* What needs to be done:
What is needed is an exact copy of the line that contains "fx_px: 2165" and of all later lines to the end of the records below, with no other lines.

--- --- ---

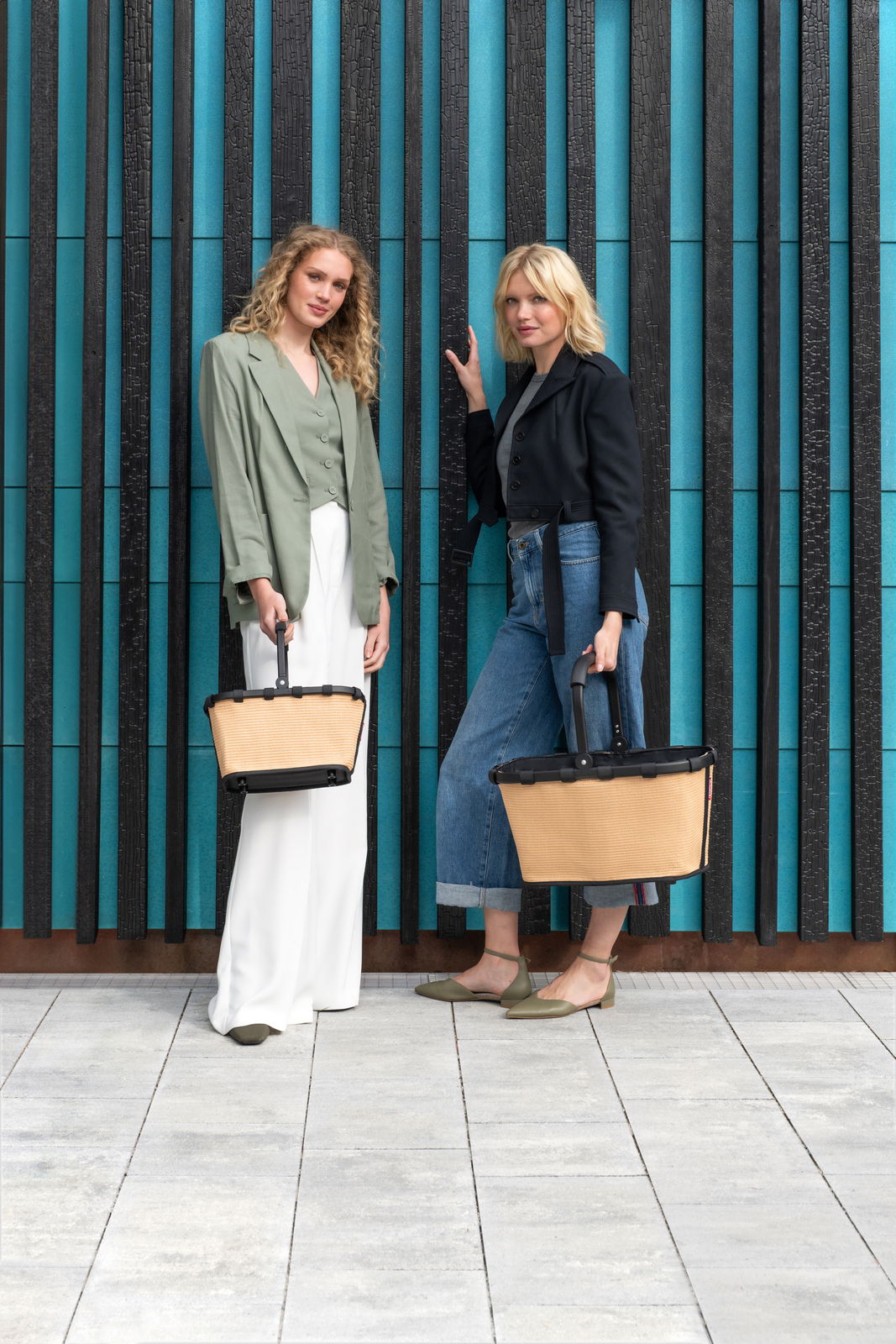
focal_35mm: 58
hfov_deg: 23.4
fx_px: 2165
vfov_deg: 34.5
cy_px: 672
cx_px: 448
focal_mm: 58
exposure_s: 1/500
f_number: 7.1
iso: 250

--- --- ---

* Problem solution:
fx_px: 2165
vfov_deg: 34.5
cy_px: 672
cx_px: 448
focal_mm: 58
exposure_s: 1/500
f_number: 7.1
iso: 250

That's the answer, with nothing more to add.